Take the first derivative,

$df:\frac{-0.5}{f^{1.5}}+\frac{2.0}{\left(\frac{0.0012}{3.7\times 0.25}+\frac{2.51}{75\sqrt{f}}\right)}\times -\frac{2.51\left(0.5\right)}{75f^{1.5}}$

The iterations are shown below:

$\begin{array}{ccc}Iterations\left(i\right)& f_i& {\epsilon }_a\%\\ \begin{array}{l}1\\ 2\end{array}& \begin{array}{l}0.0527\\ 0.0590\end{array}& \begin{array}{l}87.3772\\ 45.4762\end{array}\\ \begin{array}{l}3\\ 4\end{array}& \begin{array}{l}0.0609\\ 0.0613\end{array}& \begin{array}{l}1.4652\\ 0.004\end{array}\end{array}$

The root of the Equation occurs at $0.0613$ and the friction factor is $f=0.0613$.

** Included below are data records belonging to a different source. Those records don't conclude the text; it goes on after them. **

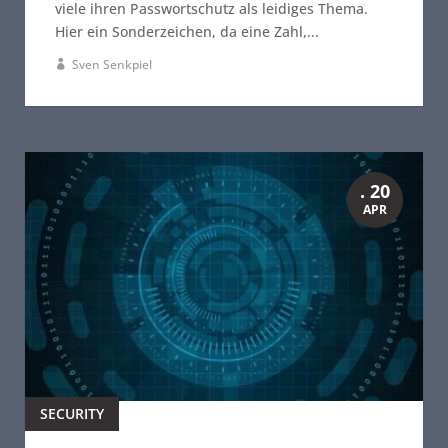
viele ihren Passwortschutz als leidiges Thema.
Hier ein Sonderzeichen, da eine Zahl,...
Sven Senkpiel
. 20
APR
SECURITY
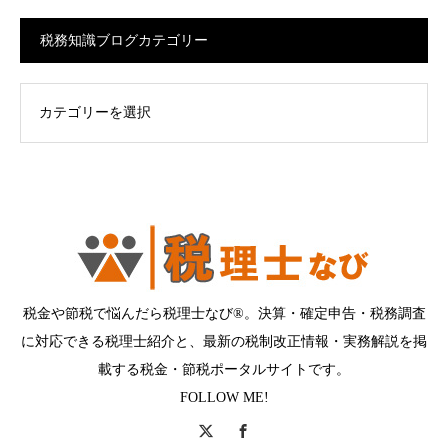
税務知識ブログカテゴリー
ログカテゴリー
税金や節税で悩んだら税理士なび®。決算・確定申告・税務調査
に対応できる税理士紹介と、最新の税制改正情報・実務解説を掲
載する税金・節税ポータルサイトです。
FOLLOW ME!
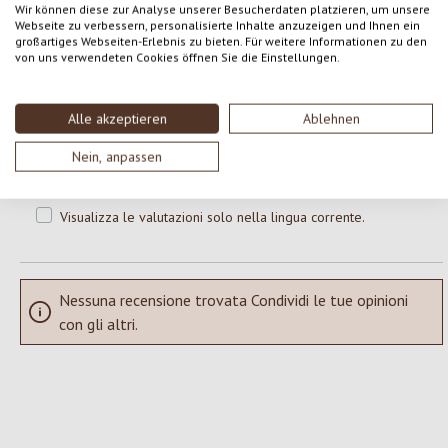
0 di 0 valutazioni
Wir können diese zur Analyse unserer Besucherdaten platzieren, um unsere
Webseite zu verbessern, personalisierte Inhalte anzuzeigen und Ihnen ein
großartiges Webseiten-Erlebnis zu bieten. Für weitere Informationen zu den
von uns verwendeten Cookies öffnen Sie die Einstellungen.
Formula una valutazione!
Valutazione media di 0 su 5 stelle
Condividi le tue esperienze con il prodotto con altri clienti.
Alle akzeptieren
Ablehnen
Nein, anpassen
SCRIVERE UNA RECENSIONE
Visualizza le valutazioni solo nella lingua corrente.
Nessuna recensione trovata Condividi le tue opinioni
con gli altri.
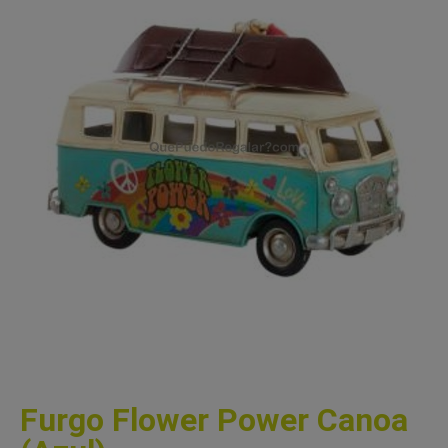
Furgo Flower Power Canoa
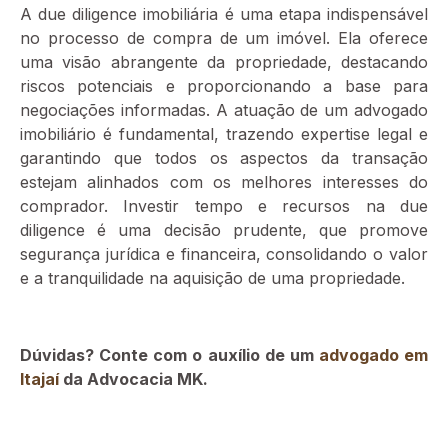
A due diligence imobiliária é uma etapa indispensável
no processo de compra de um imóvel. Ela oferece
uma visão abrangente da propriedade, destacando
riscos potenciais e proporcionando a base para
negociações informadas. A atuação de um advogado
imobiliário é fundamental, trazendo expertise legal e
garantindo que todos os aspectos da transação
estejam alinhados com os melhores interesses do
comprador. Investir tempo e recursos na due
diligence é uma decisão prudente, que promove
segurança jurídica e financeira, consolidando o valor
e a tranquilidade na aquisição de uma propriedade.
Dúvidas? Conte com o auxílio de um
advogado em
Itajaí
da Advocacia MK.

Calculate the pressure drop in the section Pipe 2.

Recall the expression for pressure drop in the section Pipe.

$\Delta p=f\frac{L\rho V^2}{2D}$ …… (8)

And the expression for the velocity of the circular pipe is,

$V=\frac{4Q_2}{\pi D^2}$

Substitute $\frac{4Q_2}{\pi D^2}$ for $V$ in equation (8).

$\Delta p=f\frac{L\rho {\left(\frac{4Q_2}{\pi D^2}\right)}^2}{2D}$

Now for pipe 2,

The frictional factor is $f=0.0613$

The length of the pipe is $L=500\text{ m}$

Density is $\rho =7060{\text{kg/m}}^{\text{3}}\left\{\text{For asphalt dipped cast iron}\right\}$

Diameter is $D=0.2\text{5 m}$

Substitute all the above value.

$\begin{array}{c}\Delta p=\left(0.0613\right)\frac{\left(500\text{ m}\right)\left(7060{\text{kg/m}}^{\text{3}}\right){\left(\frac{4Q_2}{\pi {\left(0.25\text{m}\right)}^2}\right)}^2}{2\left(0.25\text{m}\right)}\\ =179607879.5{\left(Q_2\right)}^2\end{array}$ …… (9)

Now, this pressure drop in a section of Pipe 2 is equivalent to the water pressure from reservoir 2.

The formula for water pressure is,

$P=\rho gh$

Here, the density of water is $\rho =1000{\text{kg/m}}^{\text{3}}$, the acceleration due to gravity is $g=10{\text{m/s}}^{\text{2}}$ and the height of the water column is unknown.

$\begin{array}{c}P=1000\times 10\times h\text{Pa}\\ ={10}^{4}h\text{ Pa}\end{array}$

And, this is equal to $\Delta p$ from pipe 2.

Substitute ${10}^{4}h\text{ Pa}$ for $\Delta p$ and $0.1{\text{ m}}^{\text{3}}\text{/s}$ for $Q_2$.

$\begin{array}{c}{10}^{4}h\text{ Pa}=179607879.5{\left(0.1{\text{ m}}^{\text{3}}\text{/s}\right)}^2\\ h=\frac{179607879.5{\left(0.1{\text{ m}}^{\text{3}}\text{/s}\right)}^2}{{10}^4}\\ =179.61\text{ m}\end{array}$

Therefore, the elevation in reservoir B is $179.61\text{ m}$.